- ACTIVITY:
Every record that appears below should be transcribed exactly.

- RECORDS:

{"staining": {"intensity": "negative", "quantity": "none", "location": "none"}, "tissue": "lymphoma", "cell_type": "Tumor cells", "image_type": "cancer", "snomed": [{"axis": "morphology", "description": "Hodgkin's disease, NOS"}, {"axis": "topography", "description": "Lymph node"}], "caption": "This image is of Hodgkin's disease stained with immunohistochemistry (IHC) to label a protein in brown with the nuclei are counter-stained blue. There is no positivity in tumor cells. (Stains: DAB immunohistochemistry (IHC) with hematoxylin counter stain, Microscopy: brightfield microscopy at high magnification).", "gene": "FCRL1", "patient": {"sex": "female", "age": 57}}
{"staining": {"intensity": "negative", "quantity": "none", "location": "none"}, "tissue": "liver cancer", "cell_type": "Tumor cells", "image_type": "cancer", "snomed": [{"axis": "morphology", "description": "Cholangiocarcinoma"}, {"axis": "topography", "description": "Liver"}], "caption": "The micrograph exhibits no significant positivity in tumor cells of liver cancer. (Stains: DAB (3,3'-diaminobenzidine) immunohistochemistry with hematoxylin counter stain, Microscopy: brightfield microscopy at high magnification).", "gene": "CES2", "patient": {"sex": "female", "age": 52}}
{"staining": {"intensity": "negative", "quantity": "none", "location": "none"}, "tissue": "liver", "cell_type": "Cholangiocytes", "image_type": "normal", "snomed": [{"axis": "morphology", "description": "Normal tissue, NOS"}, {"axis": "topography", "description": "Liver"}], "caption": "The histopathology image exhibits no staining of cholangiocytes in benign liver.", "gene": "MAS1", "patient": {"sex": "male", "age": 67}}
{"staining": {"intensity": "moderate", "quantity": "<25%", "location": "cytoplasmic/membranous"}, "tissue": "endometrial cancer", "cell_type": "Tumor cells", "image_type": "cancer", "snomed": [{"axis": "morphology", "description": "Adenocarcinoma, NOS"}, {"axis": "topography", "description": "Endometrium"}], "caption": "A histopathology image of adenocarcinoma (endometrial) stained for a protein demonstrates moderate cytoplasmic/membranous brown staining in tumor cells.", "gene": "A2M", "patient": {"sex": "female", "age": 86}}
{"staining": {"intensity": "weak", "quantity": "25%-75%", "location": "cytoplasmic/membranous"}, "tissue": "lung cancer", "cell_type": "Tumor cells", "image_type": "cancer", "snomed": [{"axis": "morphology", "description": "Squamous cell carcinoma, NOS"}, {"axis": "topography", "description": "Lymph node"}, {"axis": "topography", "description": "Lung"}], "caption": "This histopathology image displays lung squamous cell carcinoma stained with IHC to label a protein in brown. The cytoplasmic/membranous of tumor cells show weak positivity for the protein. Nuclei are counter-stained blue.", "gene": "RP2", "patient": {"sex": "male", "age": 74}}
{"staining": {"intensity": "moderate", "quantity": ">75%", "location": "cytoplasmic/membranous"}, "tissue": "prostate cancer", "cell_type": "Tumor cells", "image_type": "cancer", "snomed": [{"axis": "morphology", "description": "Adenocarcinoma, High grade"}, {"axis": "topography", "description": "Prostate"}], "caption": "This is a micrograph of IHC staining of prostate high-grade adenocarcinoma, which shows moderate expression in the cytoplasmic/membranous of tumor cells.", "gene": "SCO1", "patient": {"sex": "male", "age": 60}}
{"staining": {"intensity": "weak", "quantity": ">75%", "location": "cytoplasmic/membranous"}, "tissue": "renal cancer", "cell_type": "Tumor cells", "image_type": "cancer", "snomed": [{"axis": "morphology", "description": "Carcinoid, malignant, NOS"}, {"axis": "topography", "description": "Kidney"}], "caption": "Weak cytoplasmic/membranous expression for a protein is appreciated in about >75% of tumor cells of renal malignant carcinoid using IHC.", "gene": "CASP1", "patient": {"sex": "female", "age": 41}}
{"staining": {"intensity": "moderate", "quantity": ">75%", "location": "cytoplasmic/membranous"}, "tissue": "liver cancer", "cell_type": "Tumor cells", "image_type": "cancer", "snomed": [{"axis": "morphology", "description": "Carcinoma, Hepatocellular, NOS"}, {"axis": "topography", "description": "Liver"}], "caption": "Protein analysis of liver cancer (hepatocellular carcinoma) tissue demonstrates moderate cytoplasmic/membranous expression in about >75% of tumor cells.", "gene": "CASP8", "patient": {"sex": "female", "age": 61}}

- EXERCISE RESPONSE:
{"staining": {"intensity": "negative", "quantity": "none", "location": "none"}, "tissue": "lymphoma", "cell_type": "Tumor cells", "image_type": "cancer", "snomed": [{"axis": "morphology", "description": "Hodgkin's disease, NOS"}, {"axis": "topography", "description": "Lymph node"}], "caption": "This image is of Hodgkin's disease stained with immunohistochemistry (IHC) to label a protein in brown with the nuclei are counter-stained blue. There is no positivity in tumor cells. (Stains: DAB immunohistochemistry (IHC) with hematoxylin counter stain, Microscopy: brightfield microscopy at high magnification).", "gene": "FCRL1", "patient": {"sex": "female", "age": 57}}
{"staining": {"intensity": "negative", "quantity": "none", "location": "none"}, "tissue": "liver cancer", "cell_type": "Tumor cells", "image_type": "cancer", "snomed": [{"axis": "morphology", "description": "Cholangiocarcinoma"}, {"axis": "topography", "description": "Liver"}], "caption": "The micrograph exhibits no significant positivity in tumor cells of liver cancer. (Stains: DAB (3,3'-diaminobenzidine) immunohistochemistry with hematoxylin counter stain, Microscopy: brightfield microscopy at high magnification).", "gene": "CES2", "patient": {"sex": "female", "age": 52}}
{"staining": {"intensity": "negative", "quantity": "none", "location": "none"}, "tissue": "liver", "cell_type": "Cholangiocytes", "image_type": "normal", "snomed": [{"axis": "morphology", "description": "Normal tissue, NOS"}, {"axis": "topography", "description": "Liver"}], "caption": "The histopathology image exhibits no staining of cholangiocytes in benign liver.", "gene": "MAS1", "patient": {"sex": "male", "age": 67}}
{"staining": {"intensity": "moderate", "quantity": "<25%", "location": "cytoplasmic/membranous"}, "tissue": "endometrial cancer", "cell_type": "Tumor cells", "image_type": "cancer", "snomed": [{"axis": "morphology", "description": "Adenocarcinoma, NOS"}, {"axis": "topography", "description": "Endometrium"}], "caption": "A histopathology image of adenocarcinoma (endometrial) stained for a protein demonstrates moderate cytoplasmic/membranous brown staining in tumor cells.", "gene": "A2M", "patient": {"sex": "female", "age": 86}}
{"staining": {"intensity": "weak", "quantity": "25%-75%", "location": "cytoplasmic/membranous"}, "tissue": "lung cancer", "cell_type": "Tumor cells", "image_type": "cancer", "snomed": [{"axis": "morphology", "description": "Squamous cell carcinoma, NOS"}, {"axis": "topography", "description": "Lymph node"}, {"axis": "topography", "description": "Lung"}], "caption": "This histopathology image displays lung squamous cell carcinoma stained with IHC to label a protein in brown. The cytoplasmic/membranous of tumor cells show weak positivity for the protein. Nuclei are counter-stained blue.", "gene": "RP2", "patient": {"sex": "male", "age": 74}}
{"staining": {"intensity": "moderate", "quantity": ">75%", "location": "cytoplasmic/membranous"}, "tissue": "prostate cancer", "cell_type": "Tumor cells", "image_type": "cancer", "snomed": [{"axis": "morphology", "description": "Adenocarcinoma, High grade"}, {"axis": "topography", "description": "Prostate"}], "caption": "This is a micrograph of IHC staining of prostate high-grade adenocarcinoma, which shows moderate expression in the cytoplasmic/membranous of tumor cells.", "gene": "SCO1", "patient": {"sex": "male", "age": 60}}
{"staining": {"intensity": "weak", "quantity": ">75%", "location": "cytoplasmic/membranous"}, "tissue": "renal cancer", "cell_type": "Tumor cells", "image_type": "cancer", "snomed": [{"axis": "morphology", "description": "Carcinoid, malignant, NOS"}, {"axis": "topography", "description": "Kidney"}], "caption": "Weak cytoplasmic/membranous expression for a protein is appreciated in about >75% of tumor cells of renal malignant carcinoid using IHC.", "gene": "CASP1", "patient": {"sex": "female", "age": 41}}
{"staining": {"intensity": "moderate", "quantity": ">75%", "location": "cytoplasmic/membranous"}, "tissue": "liver cancer", "cell_type": "Tumor cells", "image_type": "cancer", "snomed": [{"axis": "morphology", "description": "Carcinoma, Hepatocellular, NOS"}, {"axis": "topography", "description": "Liver"}], "caption": "Protein analysis of liver cancer (hepatocellular carcinoma) tissue demonstrates moderate cytoplasmic/membranous expression in about >75% of tumor cells.", "gene": "CASP8", "patient": {"sex": "female", "age": 61}}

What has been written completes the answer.